# 80 Acres with water rights



## Donna Adams (May 16, 2020)

I have 80 acres with water rights in southern New Mexico, newly updated electric, domestic well in use. Located off main highway, Irrigation well needs work, dry pond used to be used for irrigation and fishing, small shed, and a new pressure tank. Clean slate to start the homestead of your dreams. $100,000. Possible owner finance with large down payment. Land has not been farmed in 20 years due to health issues. Lordsburg New Mexico

575-997-7259


----------



## Alice In TX/MO (May 10, 2002)

We need more information. Location?

I have friends in Glenwood, and I am familiar with that area. I am guessing that this acreage is farther south.


----------



## Donna Adams (May 16, 2020)

Alice In TX/MO said:


> We need more information. Location?
> 
> I have friends in Glenwood, and I am familiar with that area. I am guessing that this acreage is farther south.

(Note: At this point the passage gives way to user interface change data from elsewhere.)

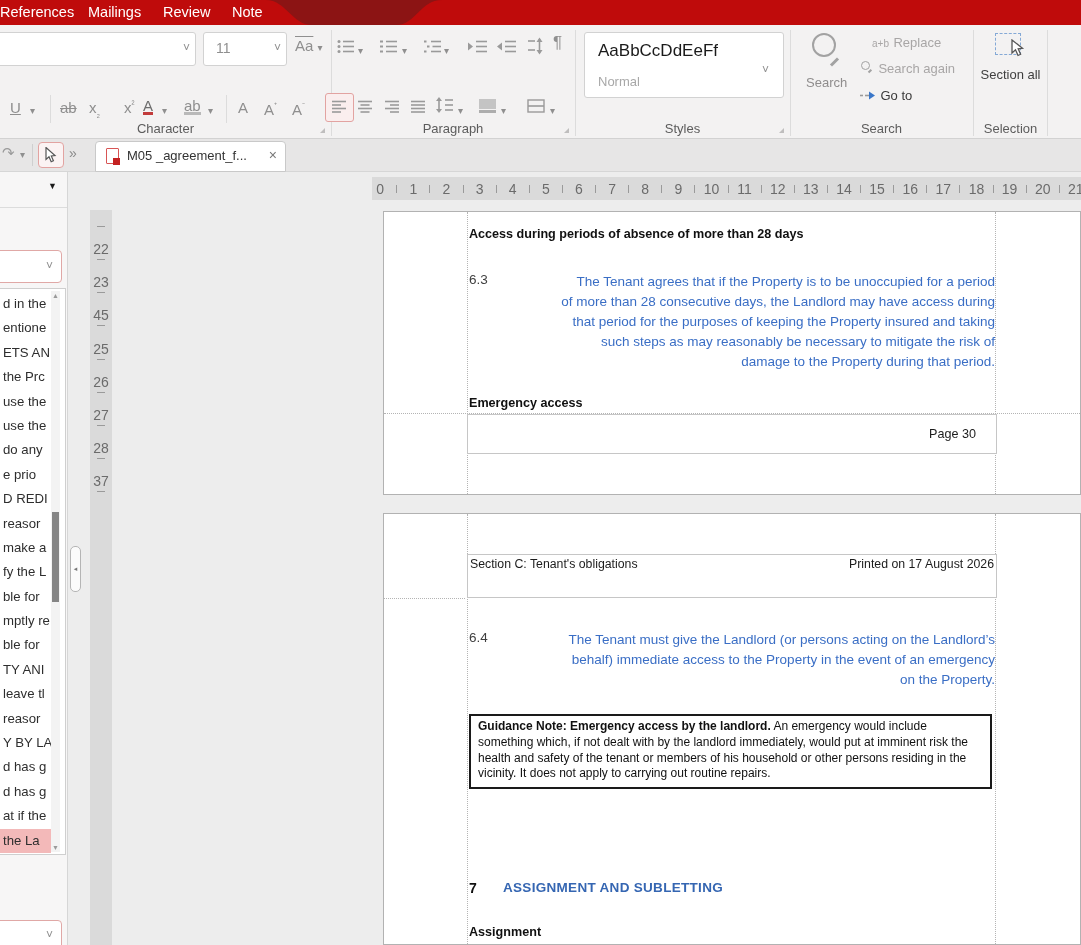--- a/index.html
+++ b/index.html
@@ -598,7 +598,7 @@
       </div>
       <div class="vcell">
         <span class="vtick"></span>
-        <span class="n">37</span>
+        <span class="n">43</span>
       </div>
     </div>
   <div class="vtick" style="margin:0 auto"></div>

Thanks, Yes it is just outside of Lordsburg.


----------



## Alice In TX/MO (May 10, 2002)

It will help if you would post pictures, too. 

How far from the southern border of New Mexico?


----------



## Donna Adams (May 16, 2020)

I will post pictures soon, I have to find the the hard drive they are on. Lordsburg is on Interstate 10. Twenty miles from the Arizona border, and about an hour or so to Mexico border. There isn't a direct road down to a crossing here, you have to go east or west and then south.


----------



## Wolf mom (Mar 8, 2005)

https://thediggings.com/places/nm0232410872

I'd sure check the water and soil around there due to mining.

Not saying the property isn't a good buy....


----------